I do firmly believe that the personal informs the professional, and vice versa. My thoughts about generational issues are influenced by my son; my professional productivity is affected by Comcast; the honoraria I receive for speaking are related to the need to pay for preschool. (Although, sometimes a squirrel is just a squirrel...)
In the workplace, we interact both as professionals and as individuals. Over coffee breaks or chatting at the desk or at the copier we veer from discussing a new grant project to discussing someone's new shoes. We work together better when we are able to see one another as whole people. When we know that the children's librarian is preoccupied today because her daughter is getting married soon, or that the reference librarian sings in a men's chorus and knows every show tune ever written, we're able both to lean on one another and call on one another when our diverse interests and knowledge come in handy.
I had a supervisor once who limited interdepartmental interactions to "workplace issues," and stood ready to pounce on anyone discussing anything smacking of the personal. This made for one of the most tense and depressing working environments I've ever experienced; both morale and productivity suffered.
Why should online interactions be any different? It's impossible, and imprudent, to limit the connections that we build with each other -- and this really is my workplace, just as it's an extension of many of yours.
So Where's the Boundary?
Yes, there are plenty of things I don't share online, or that I wouldn't share with coworkers, for that matter. Knowing each other as people doesn't obviate the need to act professionally. I'm OK with sharing pictures of children -- or squirrels. I'm not OK with name calling or flaming or graphically personal information on a professional blog or list, just as I'm not OK with it in the workplace. There are places for that sort of interaction, but these tend to be neither professional nor liminal spaces. While boundaries blur, and personal comfort levels vary, we do have to realize that what we say affects our relationships and that we bear the responsibility for what we say, online or off.
Cutting Back
I'm not cutting back on speaking engagements to the same extent as Steven, partially because I do treasure the in-person contact (again, I work from home!). I am, though, cutting back. Both the travel and the preparation process are hard on my family, taking up a lot of time and mental energy. Professional commitments tend to pile up gradually; the temptation to say "yes" has to be balanced with both personal and professional priorities.
Like Sophie, I declined to apply for administrative positions offered when my son was small, and am still in the process of building an alternative career path. There are so many ways to contribute to and participate in this profession; they don't all require a traditional step-by-step move up the promotion ladder.

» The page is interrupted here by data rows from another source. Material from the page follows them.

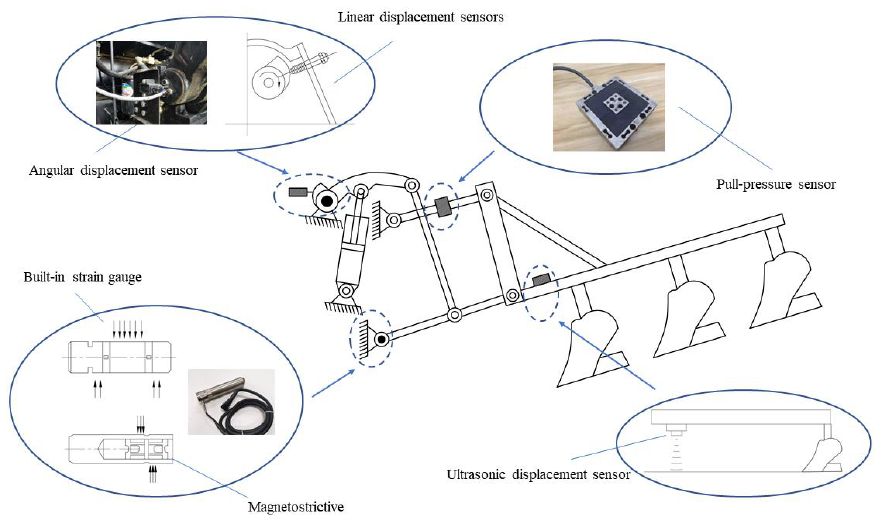
Figure 8. Schematic illustration of the installation of the sensors.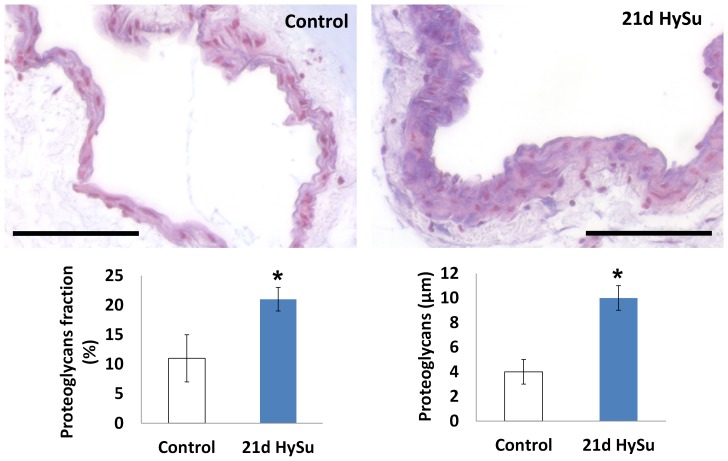
Alcian blue staining for proteoglycans (blue) in control and 21d HySu PAs.Scale bar  =  100 µm. Both area fraction (%) and the total thickness of proteoglycans were increased in 21d HySu PAs. N  =  6 per group. Means ± Standard Errors. * p<0.05 vs. control.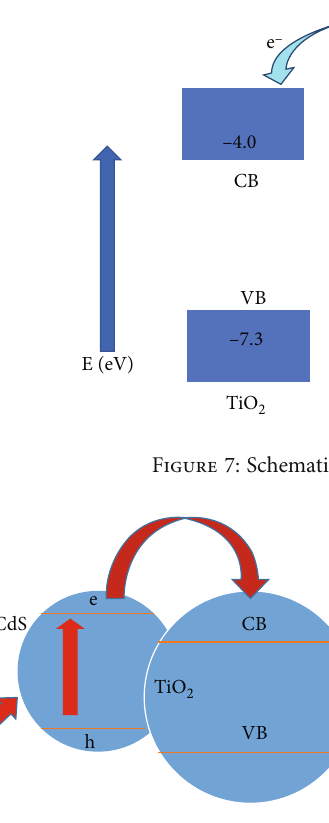
Figure 8: Energy band diagram of the CdS-TiO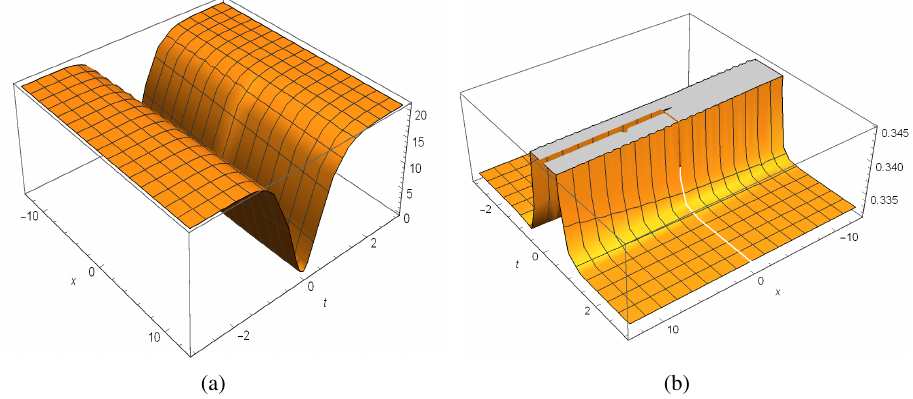
Fig. 1 The 3D surfaces of (a) Eq. (4.7) and (b) Eq. (4.8) with fractional value α = 0 . 9.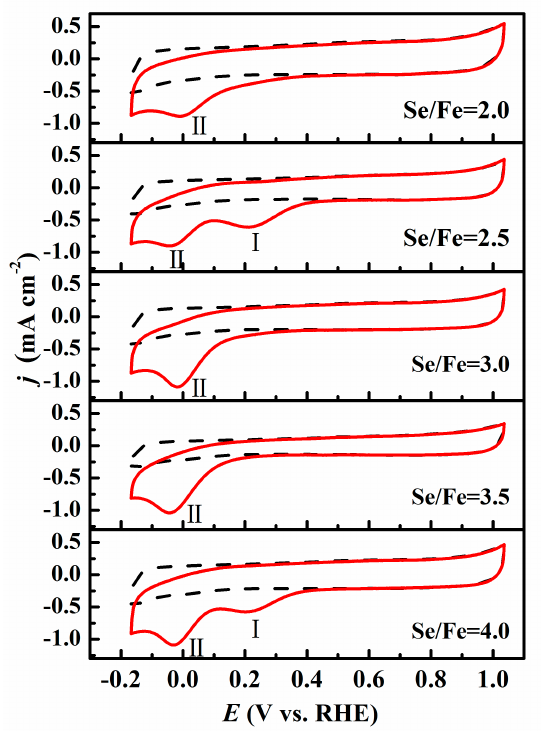
Figure 2. Cyclic voltammograms of FeSe 2 /C prepared with different Se/Fe ratios in N 2 (dashed lines) and O 2 (solid lines) saturated 0.1 mol·L − 1 HClO 4 solutions at 50 mV·s − 1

Because personal priorities affect our professional decisions, we can't separate these discussions. Because information comes to us from multiple streams, we can't set up mock boundaries between professional and nonprofessional reading and conversations. Because we define our own online personas, we each need to find the balance we're comfortable with.
What you get
... for your money when you buy a $30 "Squirrel-Be-Gone" birdfeeder. In case you were wondering. He really enjoyed it, in case you were wondering that, either!